Material shown:
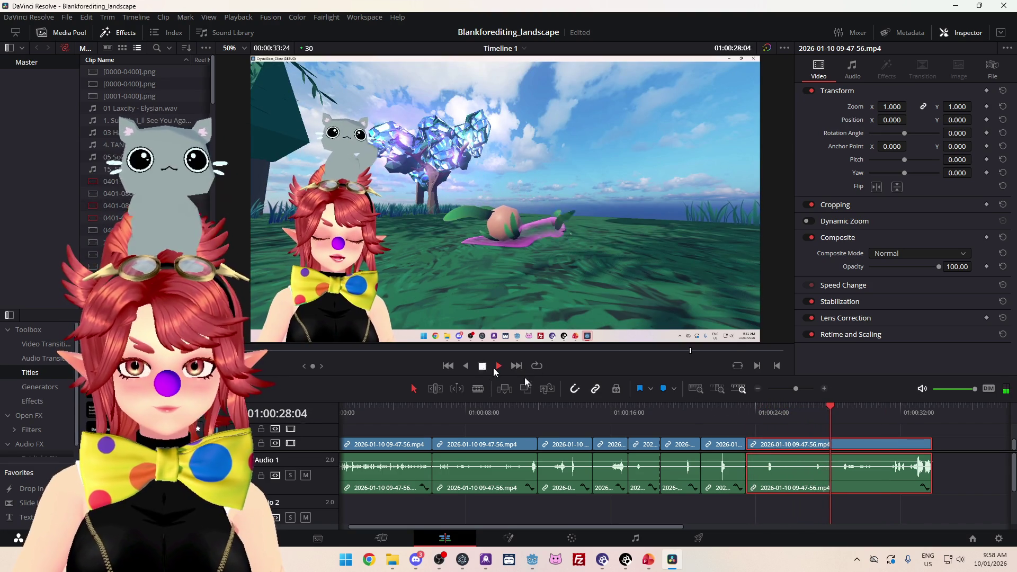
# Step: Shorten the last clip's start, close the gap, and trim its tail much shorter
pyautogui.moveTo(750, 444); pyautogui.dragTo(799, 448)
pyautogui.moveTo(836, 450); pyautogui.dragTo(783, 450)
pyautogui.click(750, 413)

--

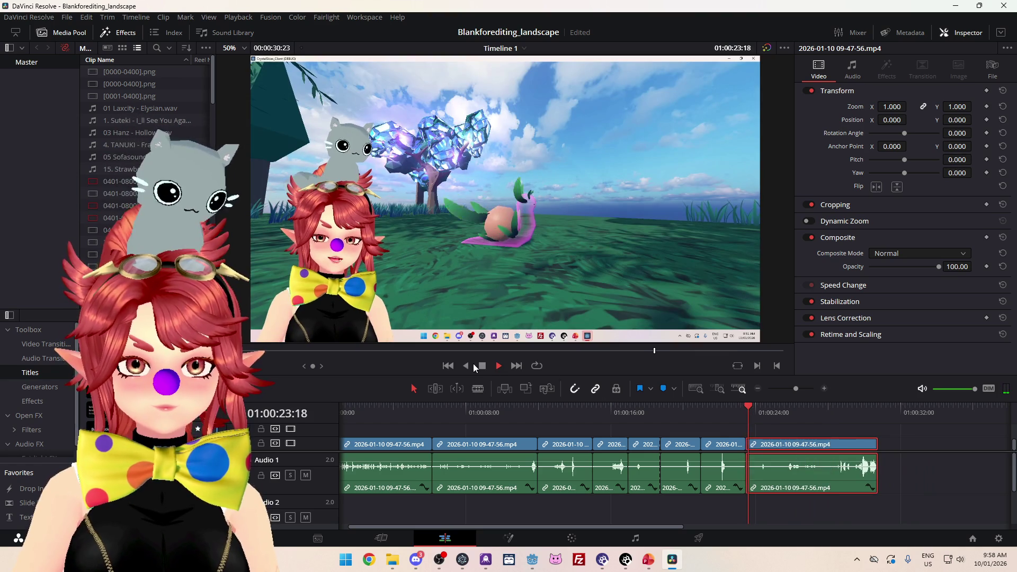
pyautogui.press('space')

* * *

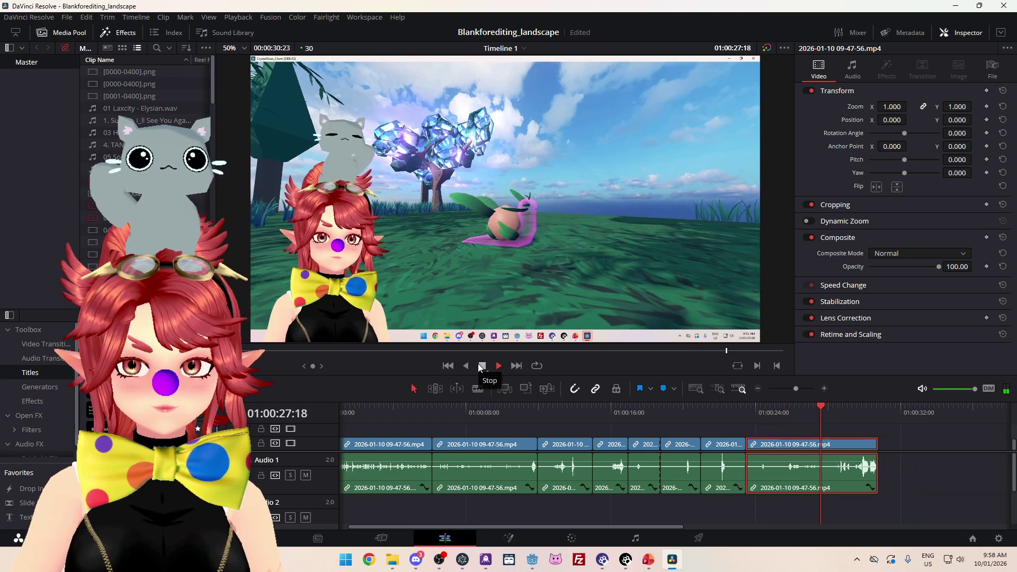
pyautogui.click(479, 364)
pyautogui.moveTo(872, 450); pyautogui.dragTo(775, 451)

Task prompt:
The lines above, starting at the one with "# Step: Shorten" and ending at the one with "pyautogui.click(750, 413)", are the only ones to return, exactly as written.

Result:
# Step: Shorten the last clip's start, close the gap, and trim its tail much shorter
pyautogui.moveTo(750, 444); pyautogui.dragTo(799, 448)
pyautogui.moveTo(836, 450); pyautogui.dragTo(783, 450)
pyautogui.click(750, 413)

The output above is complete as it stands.